BiH’s New Conflict of Interest Law: the bad and the ugly – nothing good

DPC is sharing threads posted on Twitter/X for readers not on that platform.

1/ On Wednesday, Bosnia and Herzegovina’s state-level coalition reached agreement on a draft law on conflict of interest, which was adopted by the Council of Ministers.

2/ As we point out in a separate thread posted today, the politics of greenlighting accession negotiations are fraught and will play into the hands of incumbent elites in the country.

But beyond that, the law is highly problematic on substance.

3/ It formally replaces the existing conflict of interest commission, composed of a majority of MPs, by an independent body of 7 expert members. However, through a composition mirroring the ethnic power-sharing model of Dayton BiH, …

4/ … with two members coming from each of BiH’s three constituent peoples, and one from the “others” (article 18), combined with their appointment by the BiH parliament by simple majority (article 19), …

5/ … the commission in reality will remain under the total control of the ruling coalition, with the Dodik-Čović tandem controlling a majority that will prevent the commission from taking any decision against their party interests (article 22).
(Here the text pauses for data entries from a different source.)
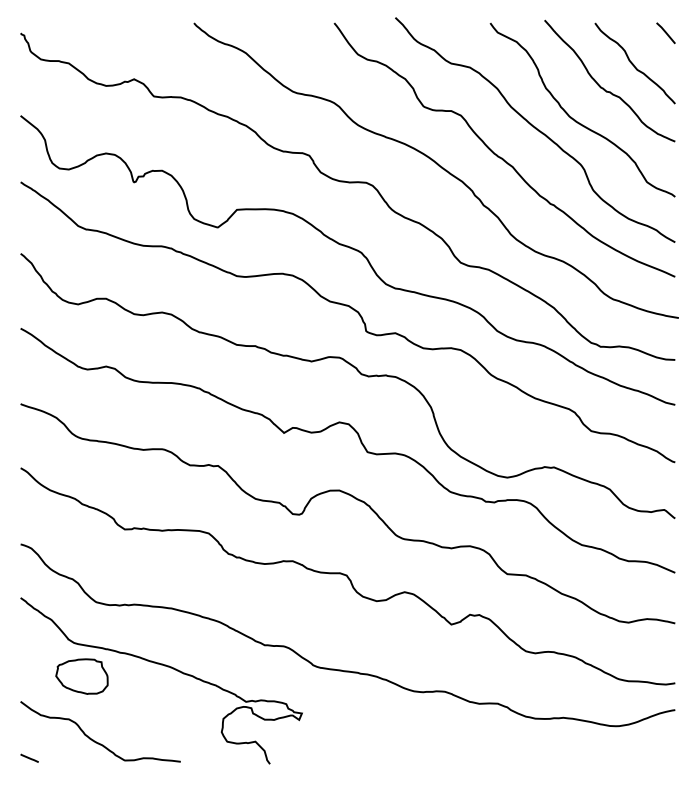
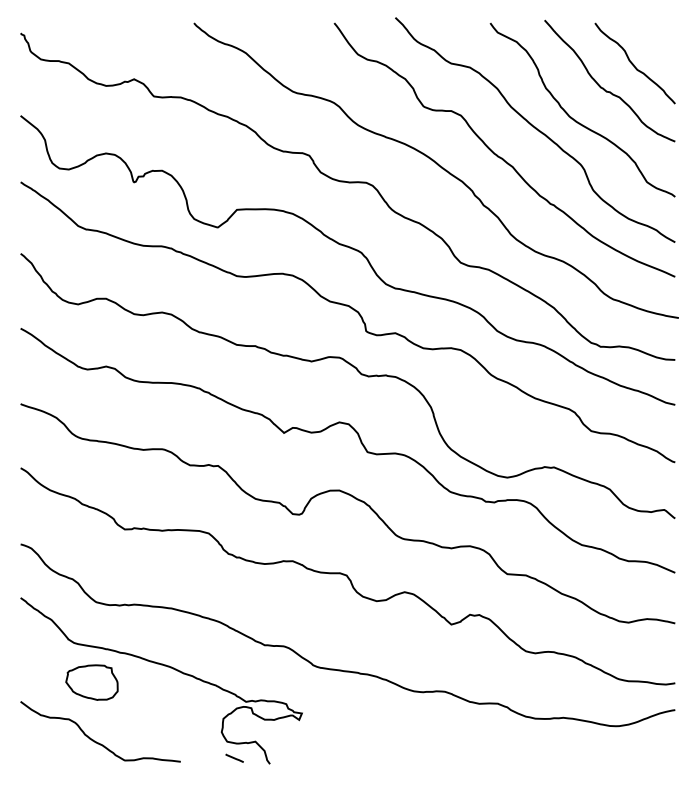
line at (665, 33): present -> none
part at (81, 676) position: (81, 676) -> (91, 682)
line at (29, 757) position: (29, 757) -> (234, 757)
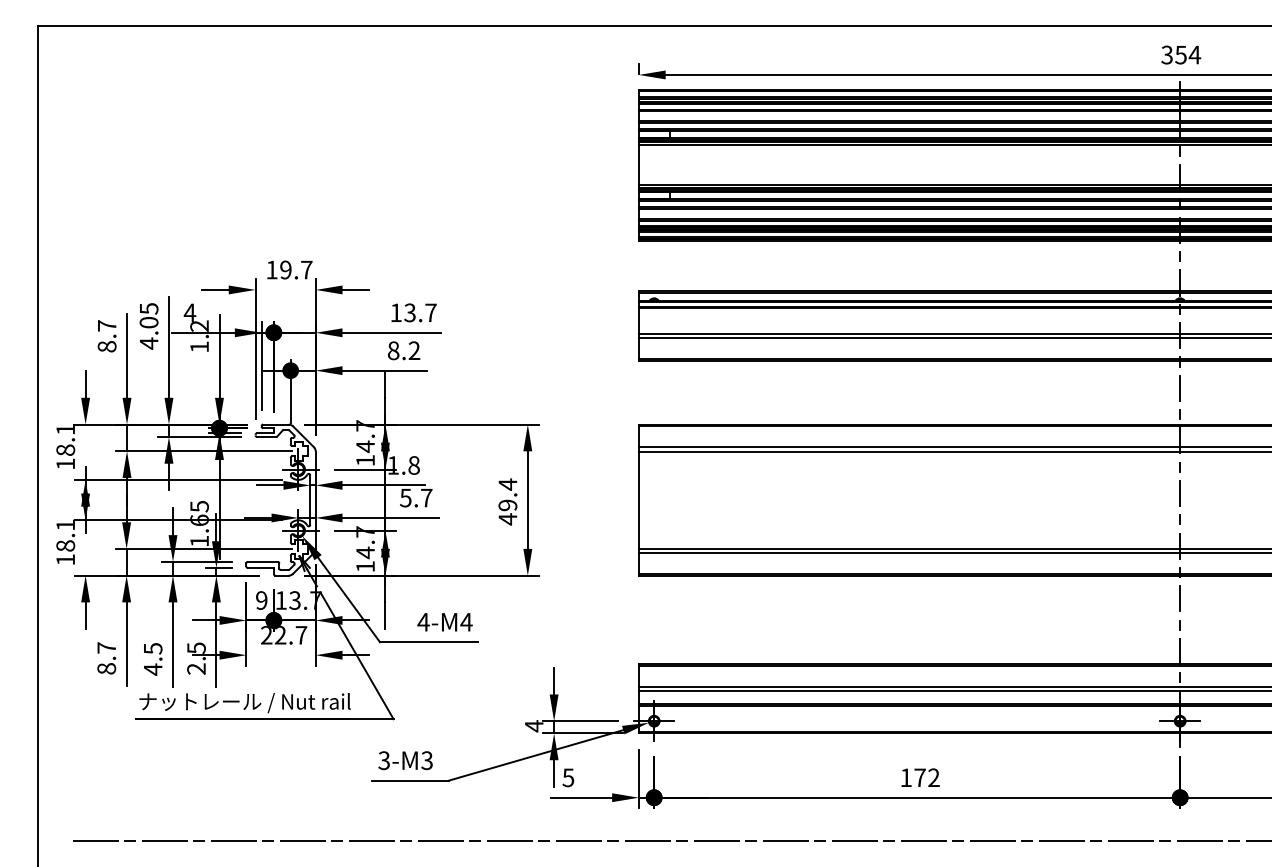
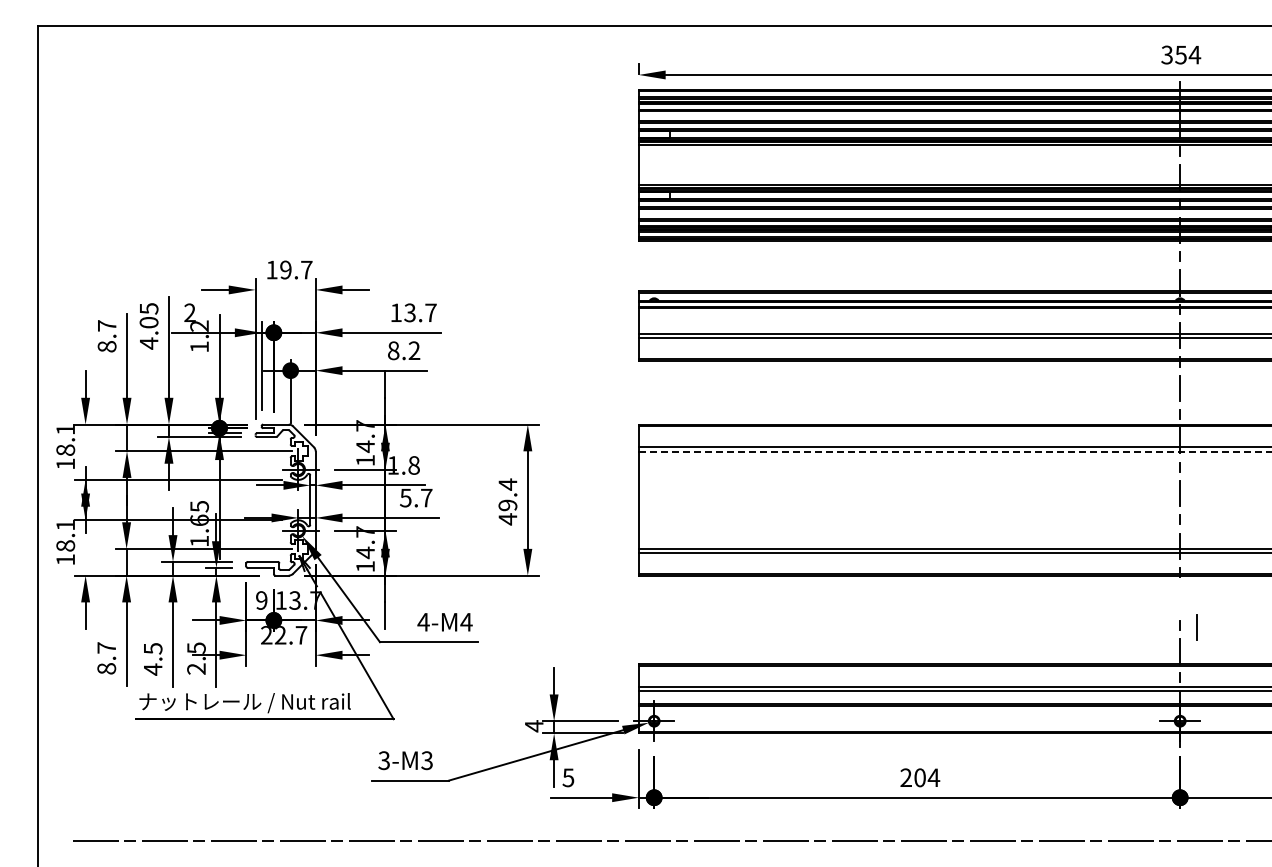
text at (189, 312): 4 -> 2
line at (955, 451): solid -> dashed
line at (1179, 598) position: (1179, 598) -> (1196, 627)
text at (920, 777): 172 -> 204
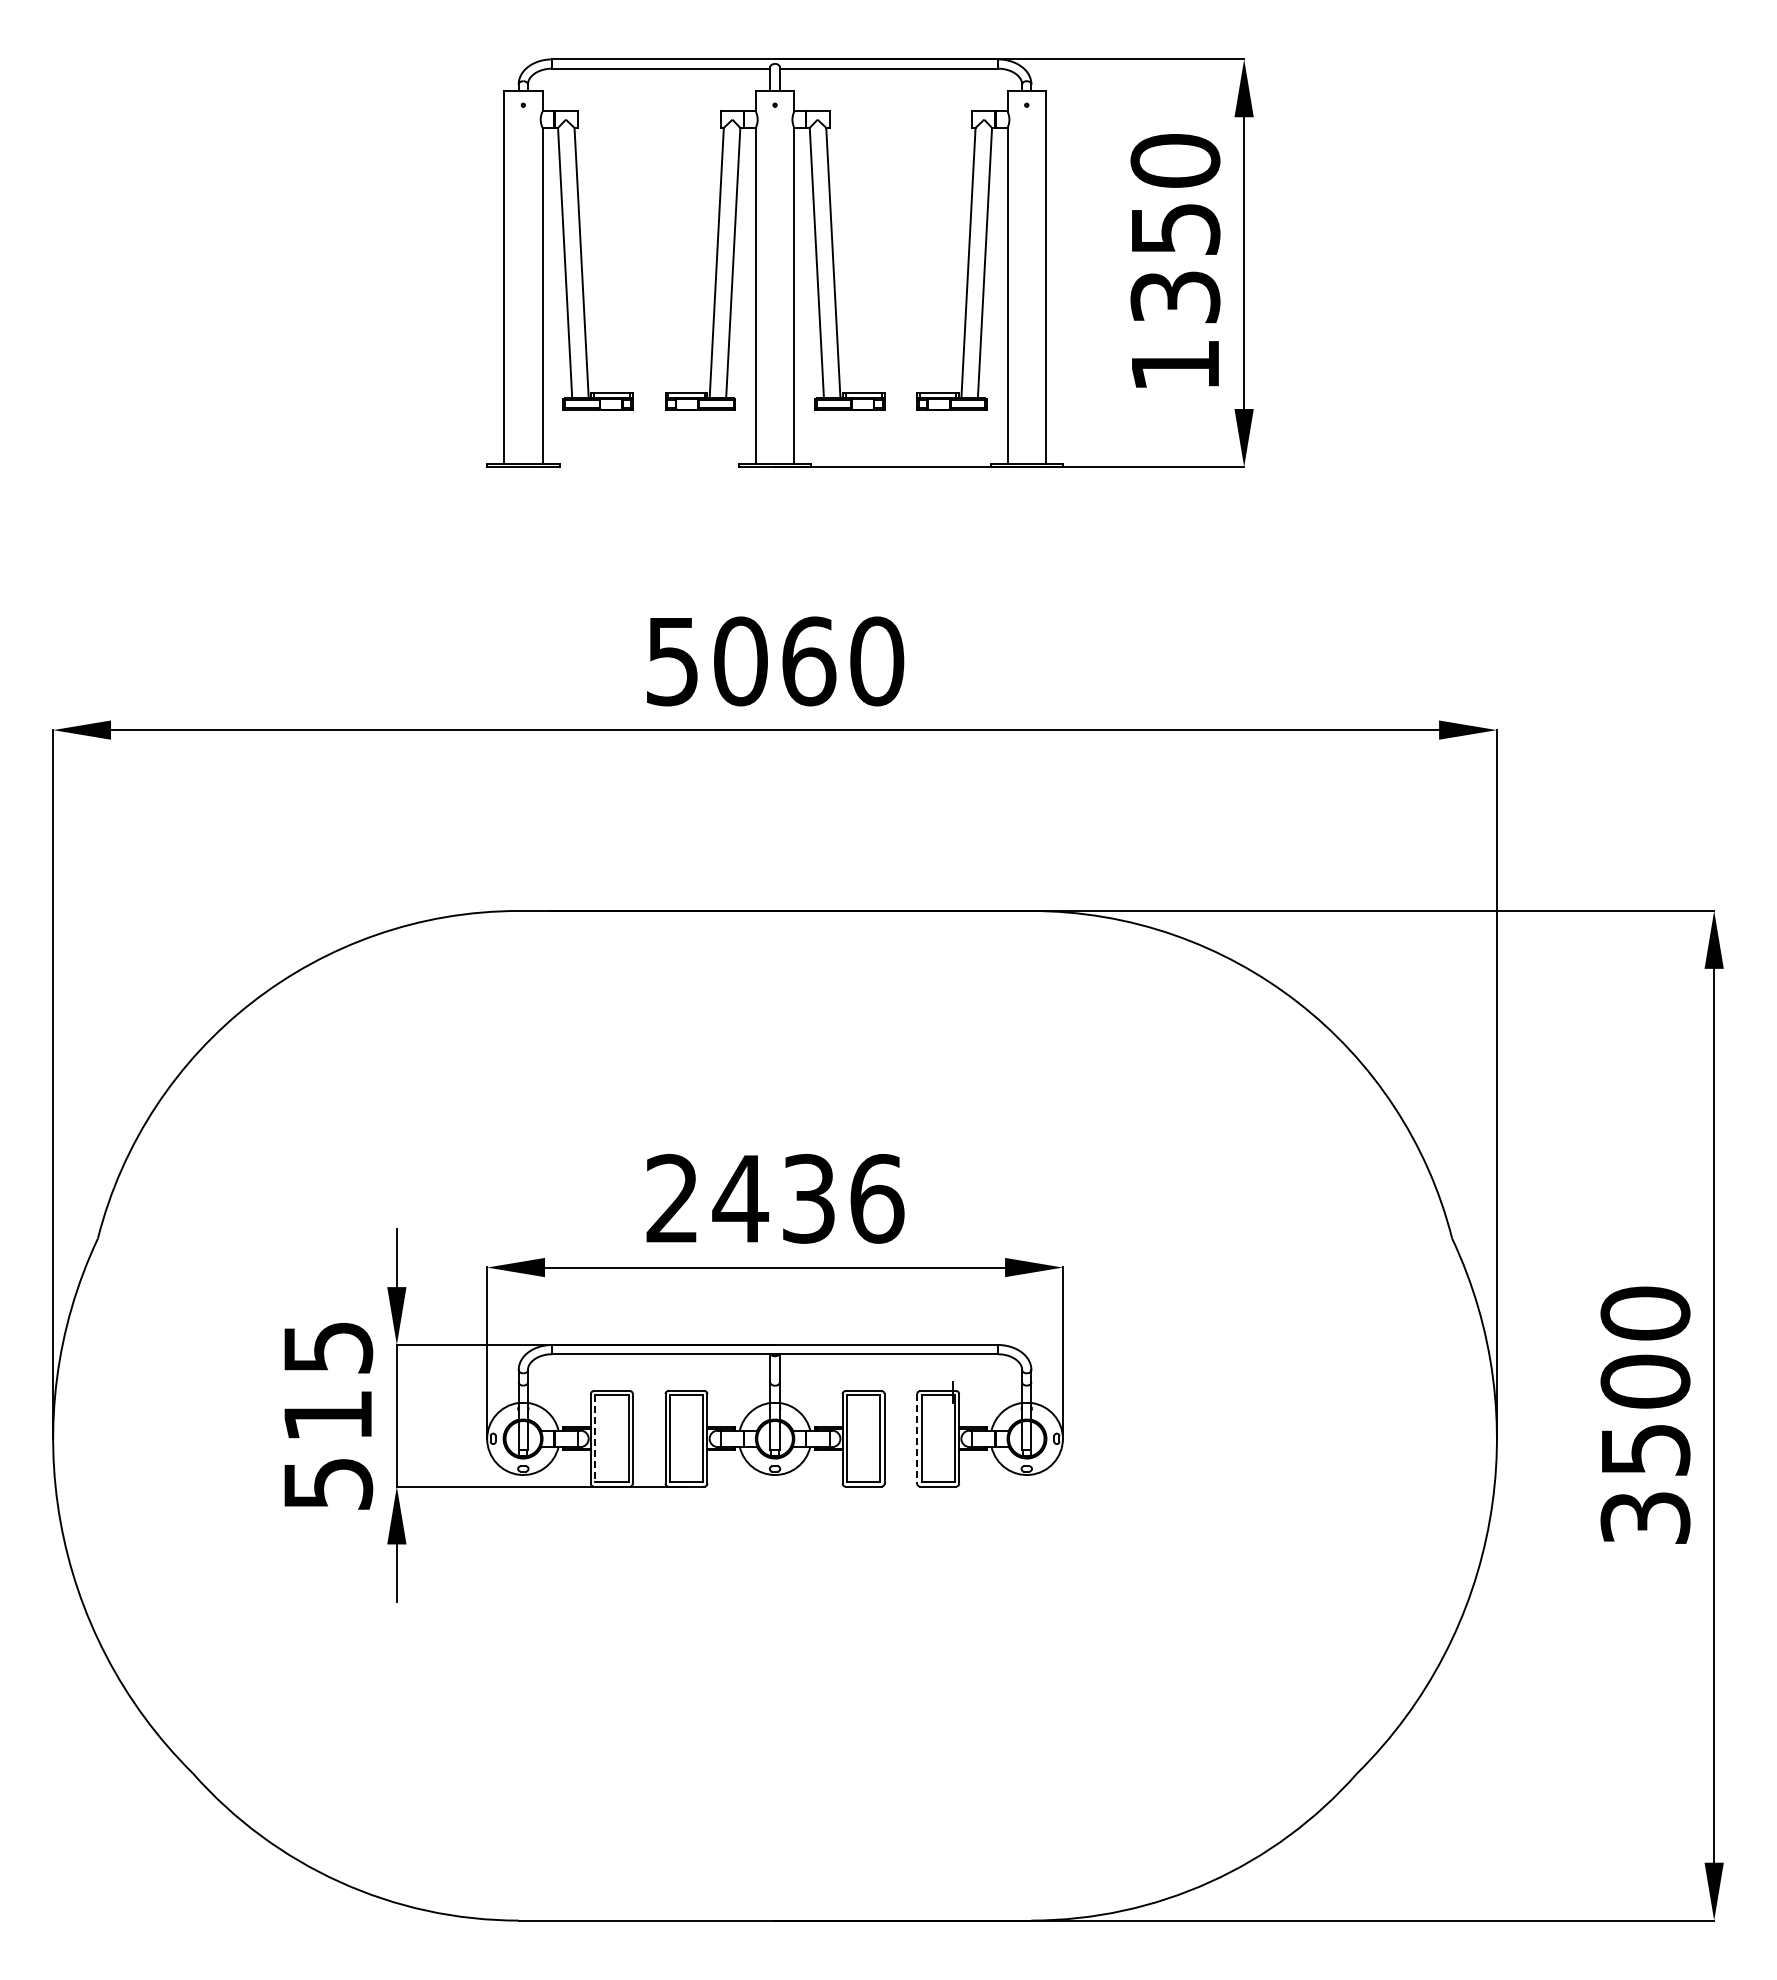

6/ Such a body will certainly do nothing to push against endemic corruption and nepotism unless it is in the service of their narrow party agendas. It encapsulates the mutually assured destruction – and defining deviancy down – at the heart of BiH’s #PeaceCartel.

7/ In addition, the new law opens the possibility for entity and cantonal legislation to annul the ban on state-level officials to simultaneously hold office at lower levels of governance (art. 6 (2)).

8/ Further, unlike the existing law and earlier drafts of the new law, the final version removes the unrestricted obligation of institutions, bodies and legal persons in the entities and cantons to provide financial and property data of a public official …

9/ … when requested by the commission, i.e. it (art. 17 (3)) enables entities and cantons to adopt legislation blocking such an obligation; which history shows they will certainly do to reduce transparency.

10/ Finally, the new law removes a provision in the existing one that entity laws on conflict of interest are not allowed to contravene the state law, meaning that lower-level laws will be able to be even weaker than this already weak state law.

11/ To sum up, the law scheduled for passage today will not fight conflicts of interest, but rather change the law to make such conflicts easier to pursue – and hide.

12/ It also furthers Dodik & Čović’s aim of further weakening state primacy in favor of levels of govt over which they exercise singular control. In giving an EU seal of approval to the law, the EU is helping BiH politicians consolidate feudal dominance in “their” domains.